First-half (H1) copper production stood at 314,900 tonnes, up 11% year-on-year.
By-products supported margins, with gold output up 13% quarter-on-quarter to 48,300 ounces, and molybdenum surging 42% to 4,400 tonnes.
Chilean miner’s net cash costs in the period fell 27% sequentially to $1.12/lb, helped by "lower underlying costs and an increase in by-product credits." In H1, net cash costs dropped 32% to $1.32/lb.
CEO Ivan Arriagada said the group delivered "increased production at our two large operations, Los Pelambres and Centinela," and noted that "net cash costs fell by 27%, benefitting from gold and molybdenum by-products."
He reiterated full-year guidance for copper output of 660,000–700,000 tonnes and expects net cash costs to end the year toward the lower end of the $1.45–1.65/lb range.
"Production is expected to increase quarter-on-quarter for the remainder of the year, following maintenance activities completed in H1 2025," Arriagada added.

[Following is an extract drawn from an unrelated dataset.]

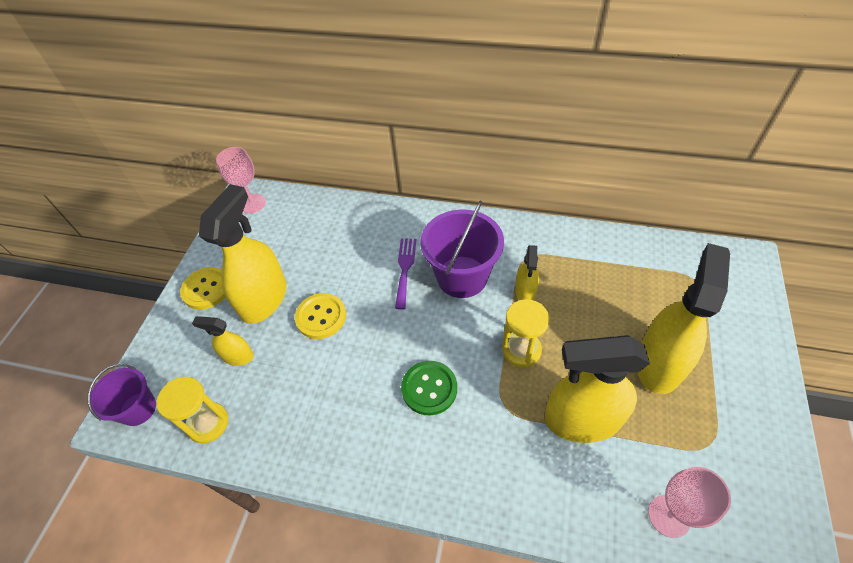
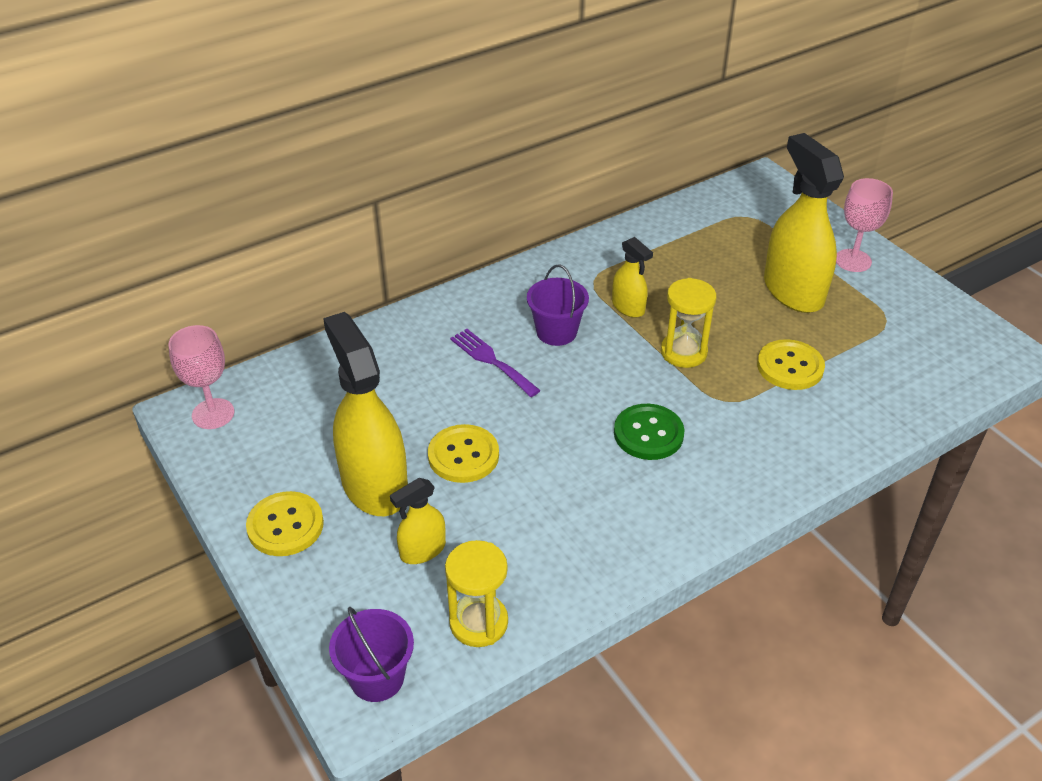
camera: 50 degrees left, 10 degrees down
(462, 277) = (556, 332): purple bucket -> purple bucket, size x0.61
(581, 419) = (790, 367): yellow spray bottle -> yellow button
(669, 516) = (916, 382): pink goblet -> pink goblet (853, 260)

Capital expenditure guidance was also unchanged at $3.9 billion.
Los Pelambres produced 73,300 tonnes of copper in Q2, up 5% from Q1, with by-product credits helping bring net cash costs down to $0.71/lb. Centinela delivered 60,600 tonnes, a 9% increase, and saw net cash costs fall to $0.84/lb.
In project development, construction continues on major growth initiatives at Centinela and Los Pelambres, including the second concentrator at Centinela and the expansion of the desalination plant at Los Pelambres. Arriagada noted the pipeline of projects remains "on track and on budget."
Arriagada reaffirmed the company’s bullish view on copper: “Our conviction in copper as the metal of the future remains,” citing rising demand from decarbonisation, AI, and infrastructure trends, as well as increasingly constrained supply.